§ Work to complete:
Gather the lines below that include the string "down", copying each in full.

(Stored data)
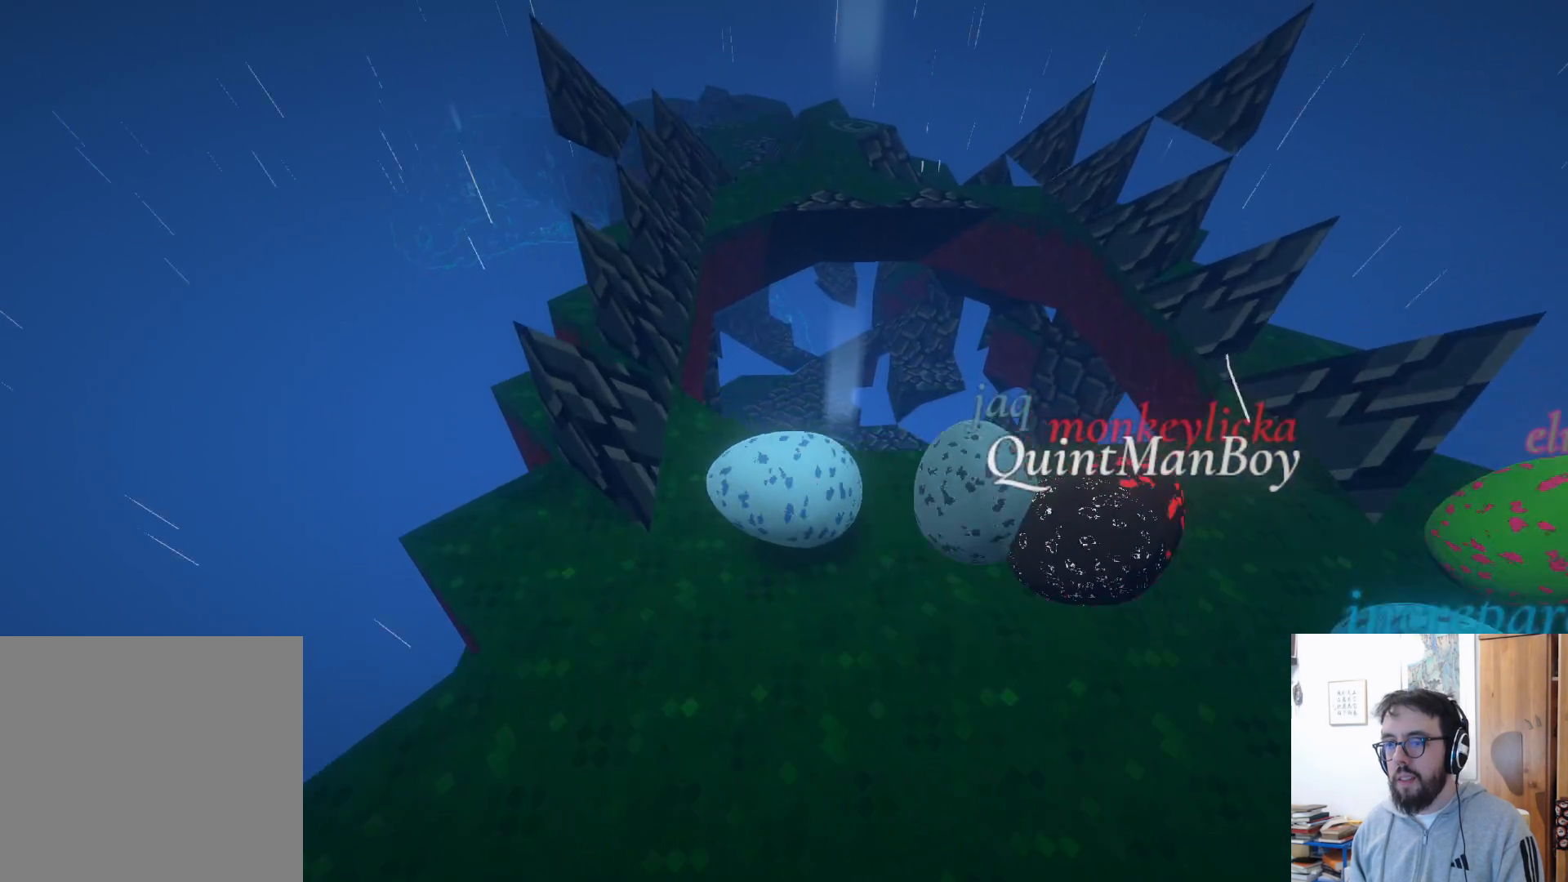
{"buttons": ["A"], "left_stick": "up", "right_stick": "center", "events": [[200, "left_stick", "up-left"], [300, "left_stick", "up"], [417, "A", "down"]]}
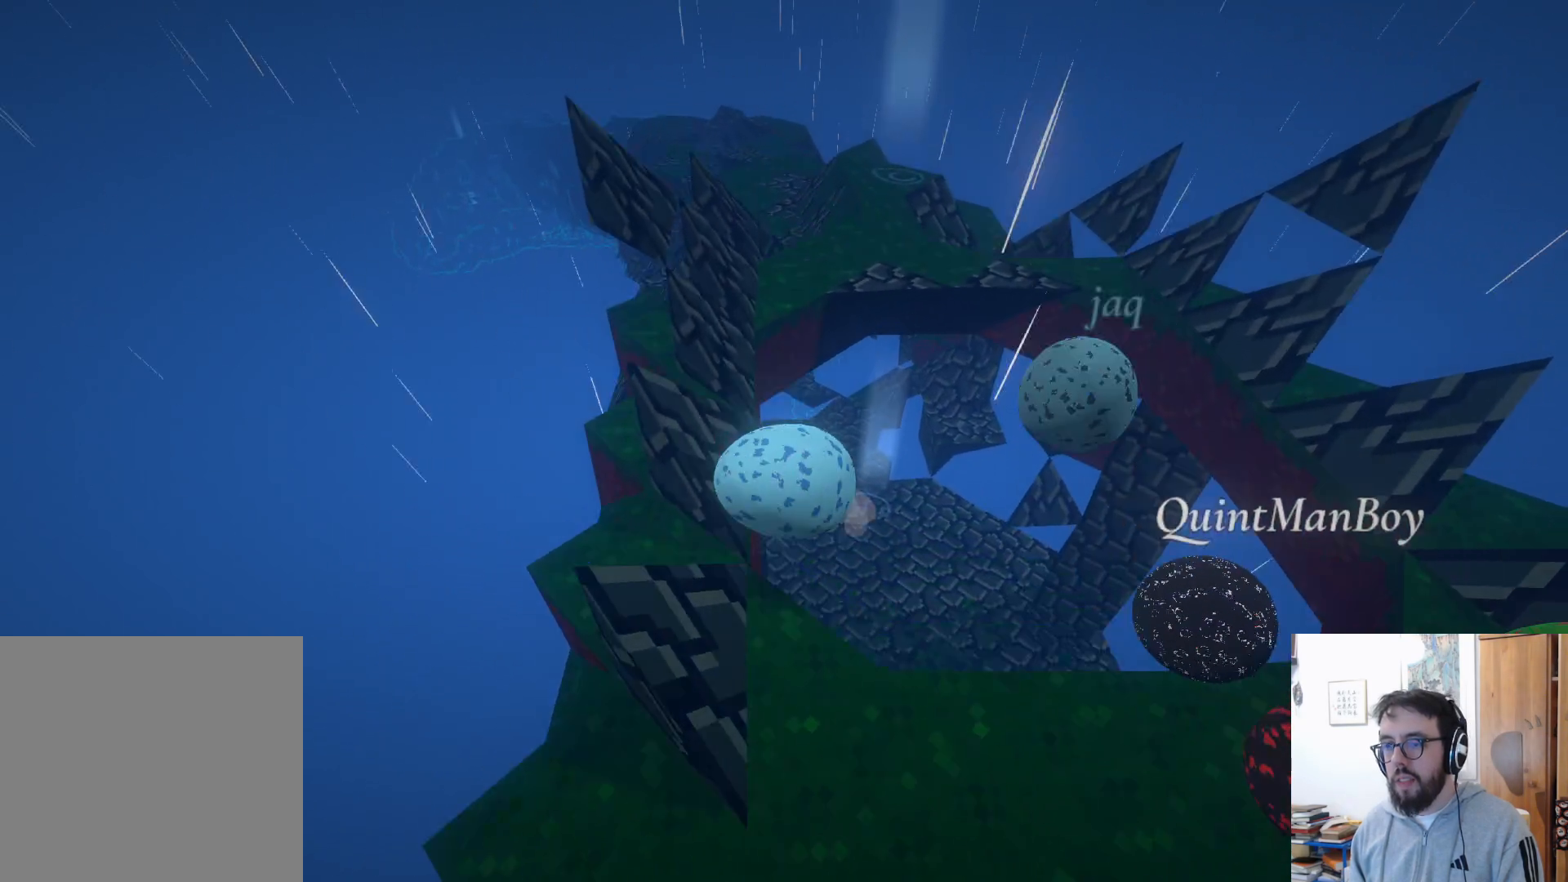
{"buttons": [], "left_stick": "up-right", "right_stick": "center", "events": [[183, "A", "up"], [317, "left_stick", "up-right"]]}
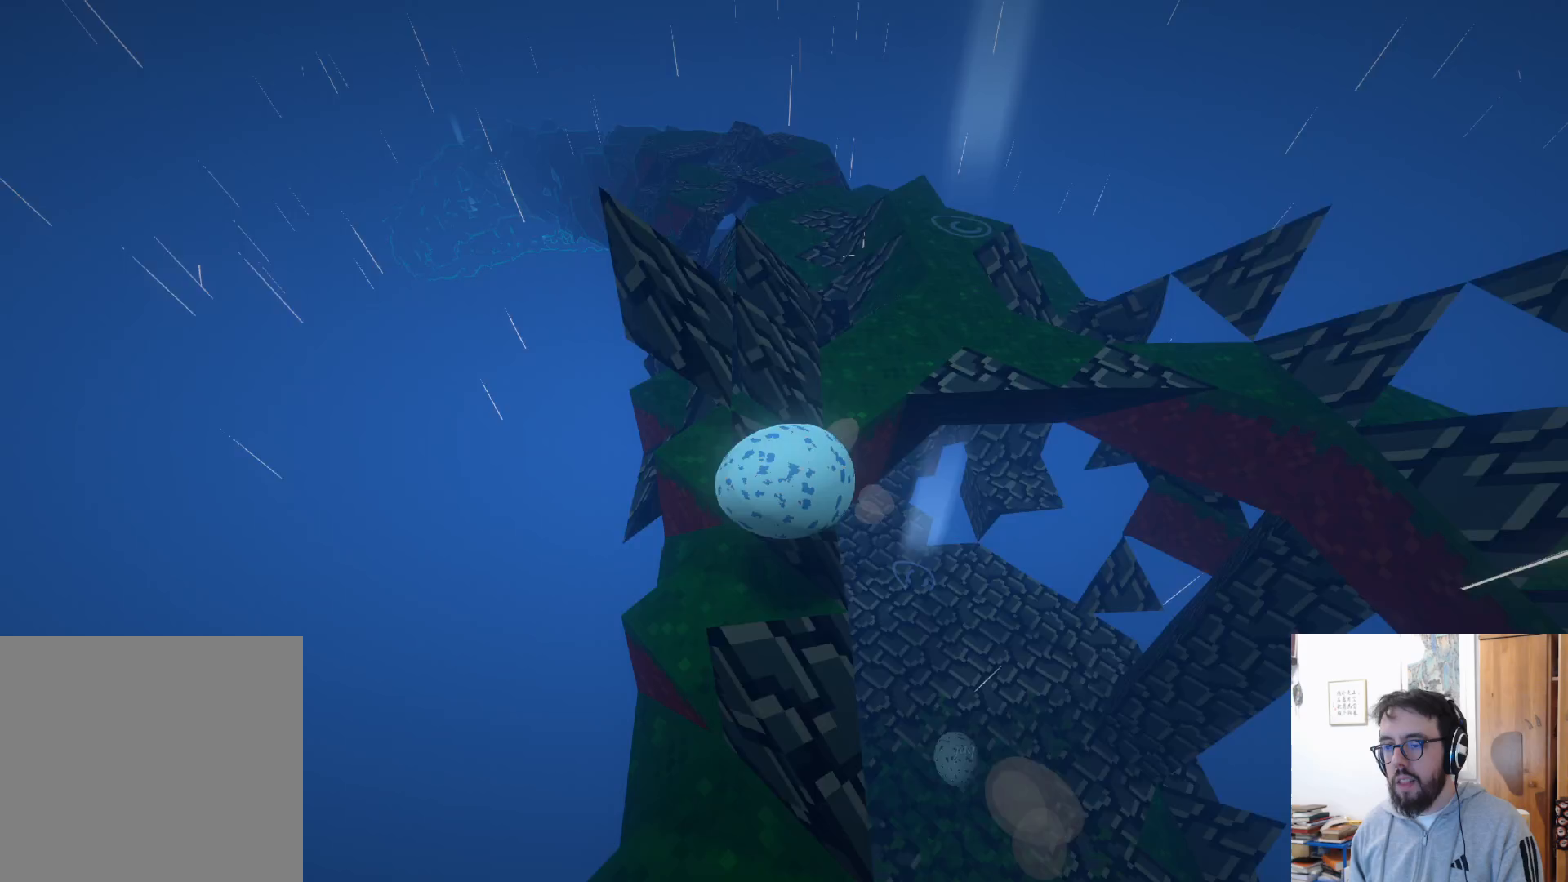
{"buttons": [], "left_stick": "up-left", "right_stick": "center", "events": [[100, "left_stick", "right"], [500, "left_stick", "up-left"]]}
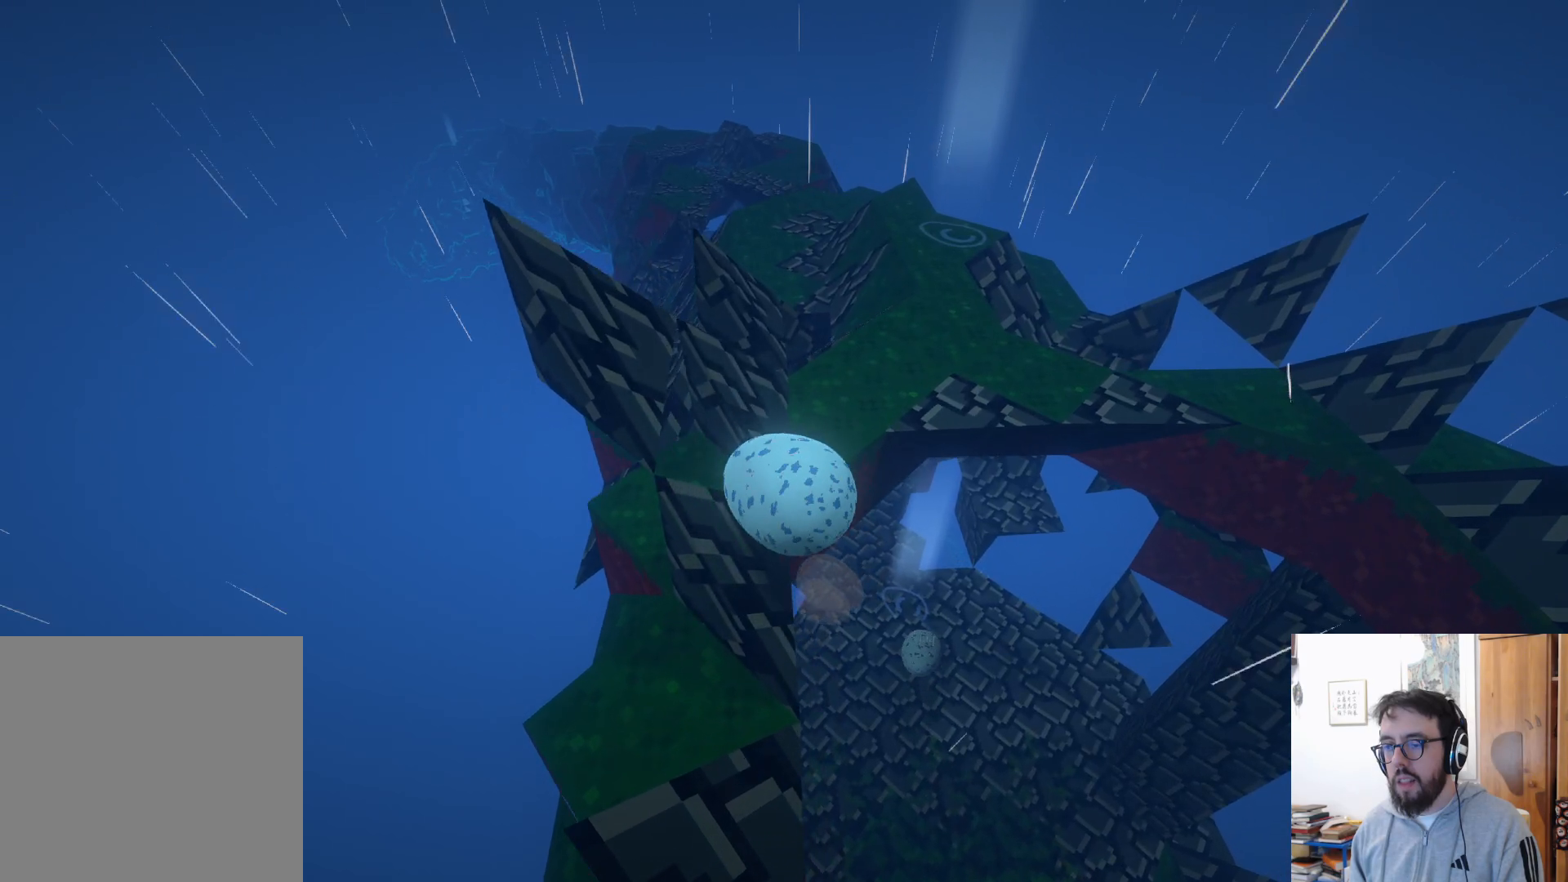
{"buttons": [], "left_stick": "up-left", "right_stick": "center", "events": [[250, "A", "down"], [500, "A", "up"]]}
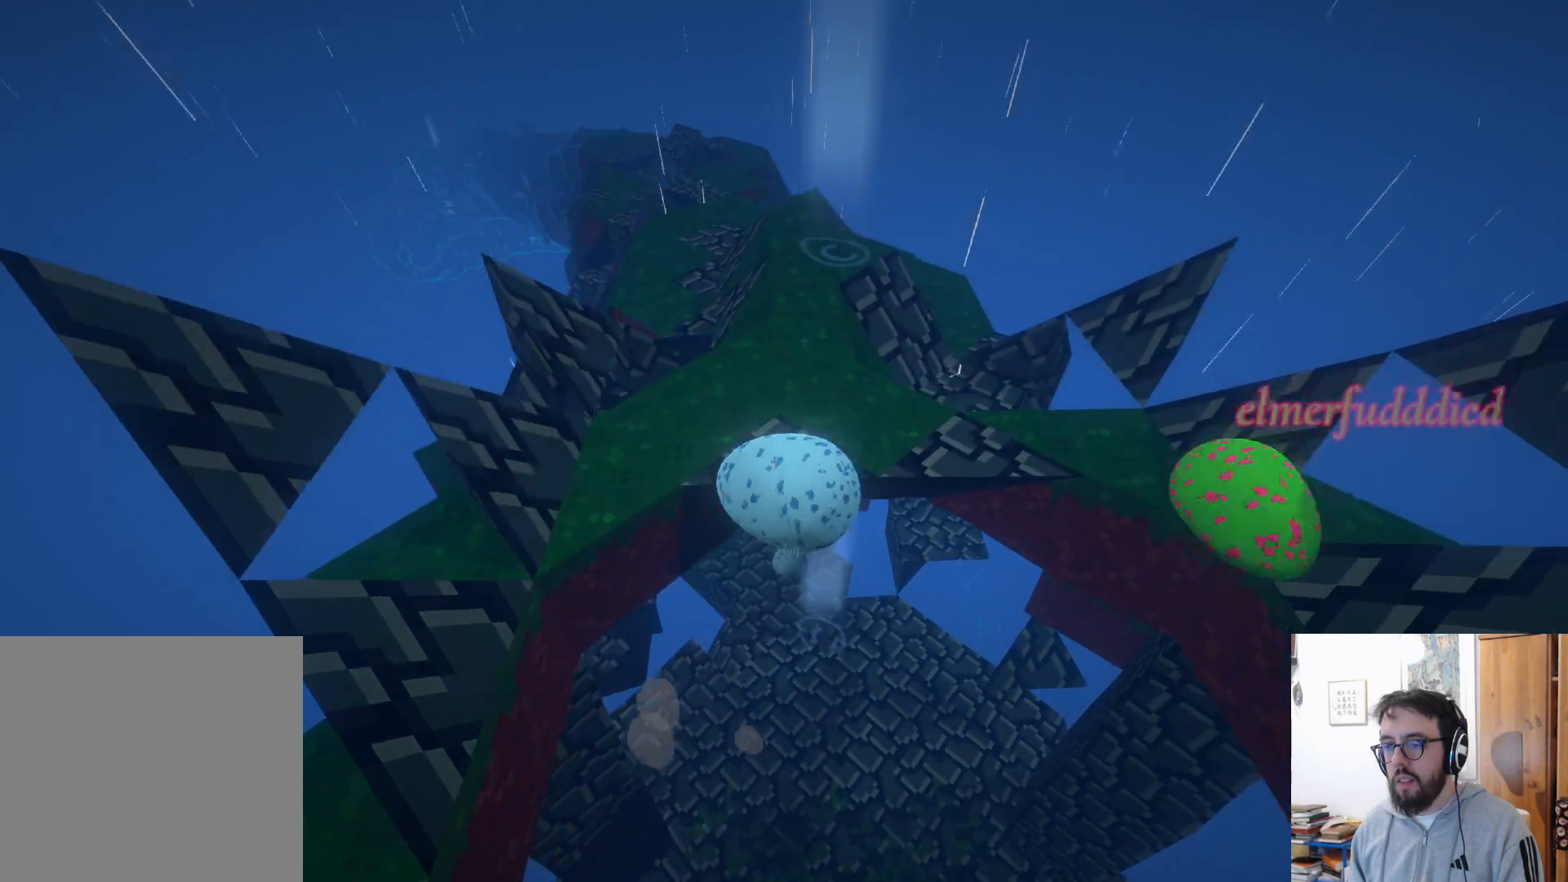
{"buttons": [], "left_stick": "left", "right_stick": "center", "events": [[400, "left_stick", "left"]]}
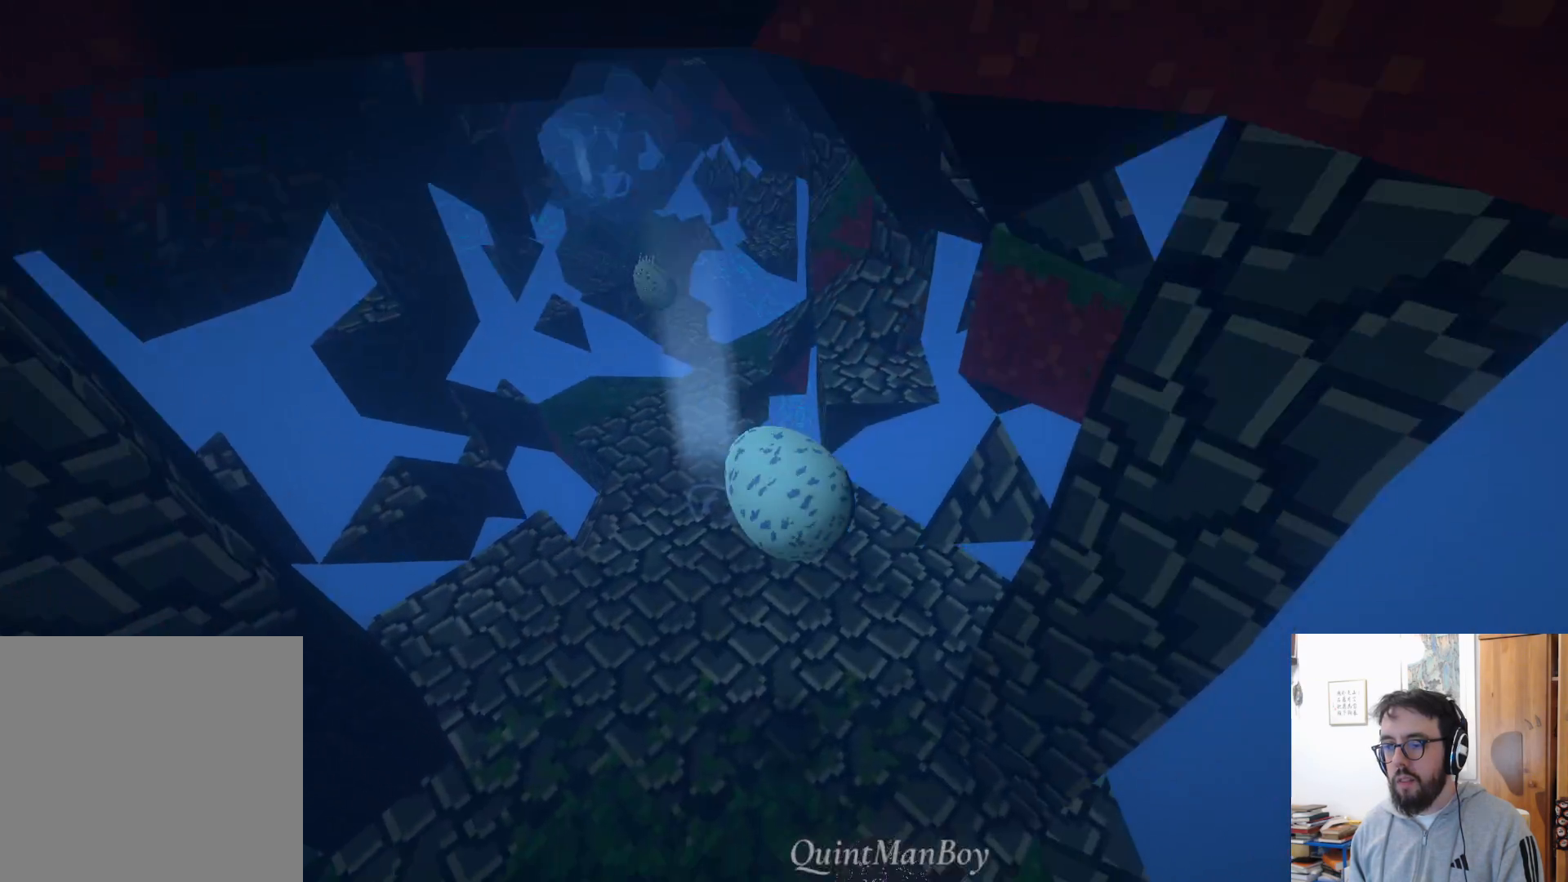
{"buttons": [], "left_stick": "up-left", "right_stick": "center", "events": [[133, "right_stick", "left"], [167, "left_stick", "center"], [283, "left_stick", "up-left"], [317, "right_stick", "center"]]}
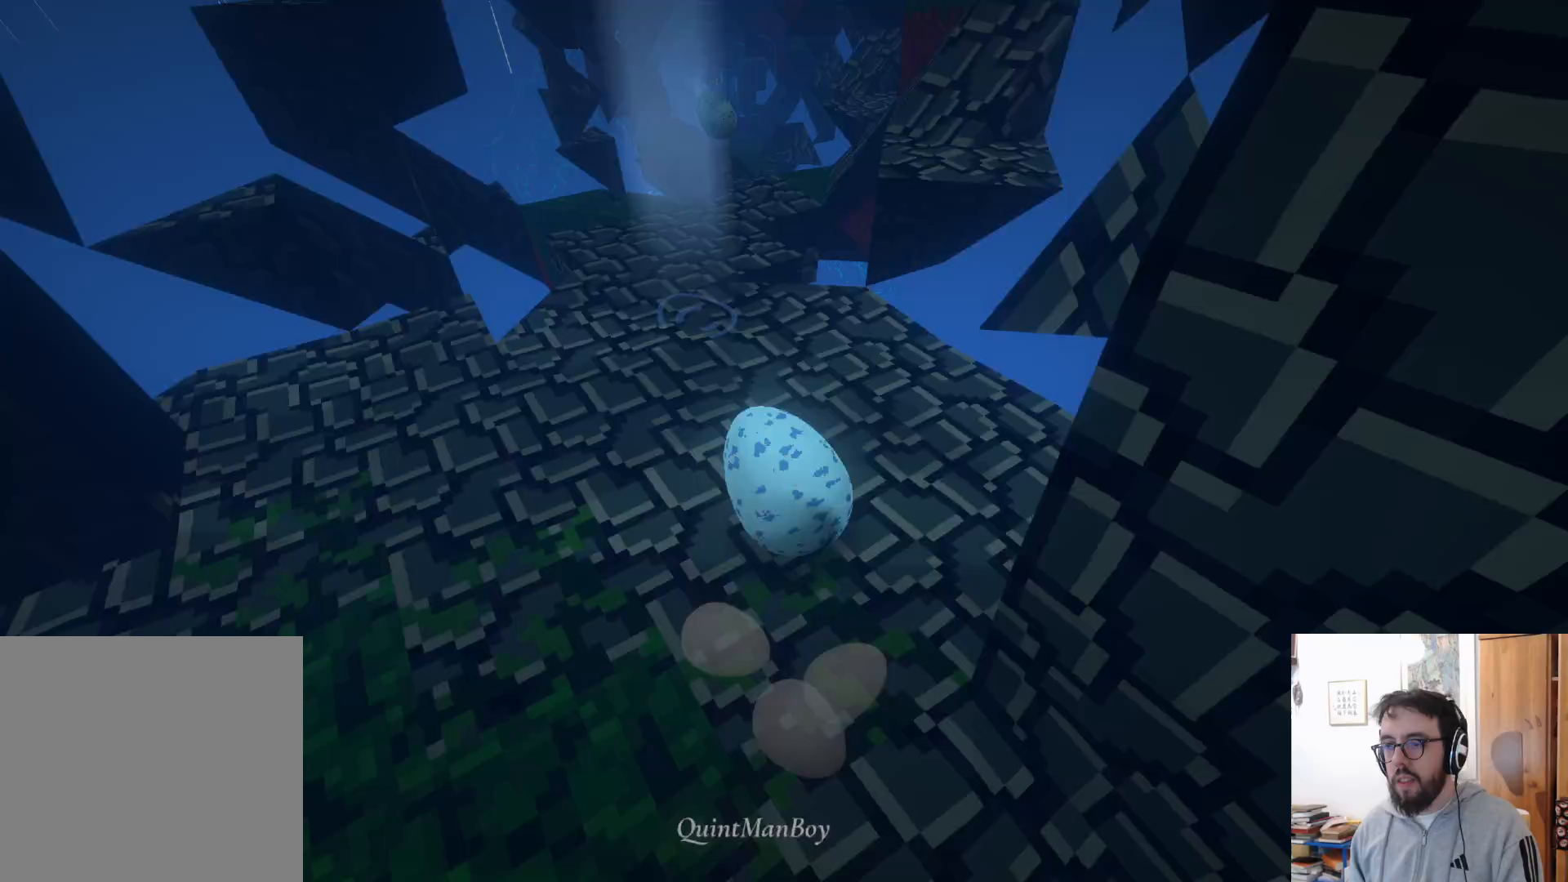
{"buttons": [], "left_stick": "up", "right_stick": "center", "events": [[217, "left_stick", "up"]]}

§ Answer to the problem:
{"buttons": ["A"], "left_stick": "up", "right_stick": "center", "events": [[200, "left_stick", "up-left"], [300, "left_stick", "up"], [417, "A", "down"]]}
{"buttons": [], "left_stick": "up-left", "right_stick": "center", "events": [[250, "A", "down"], [500, "A", "up"]]}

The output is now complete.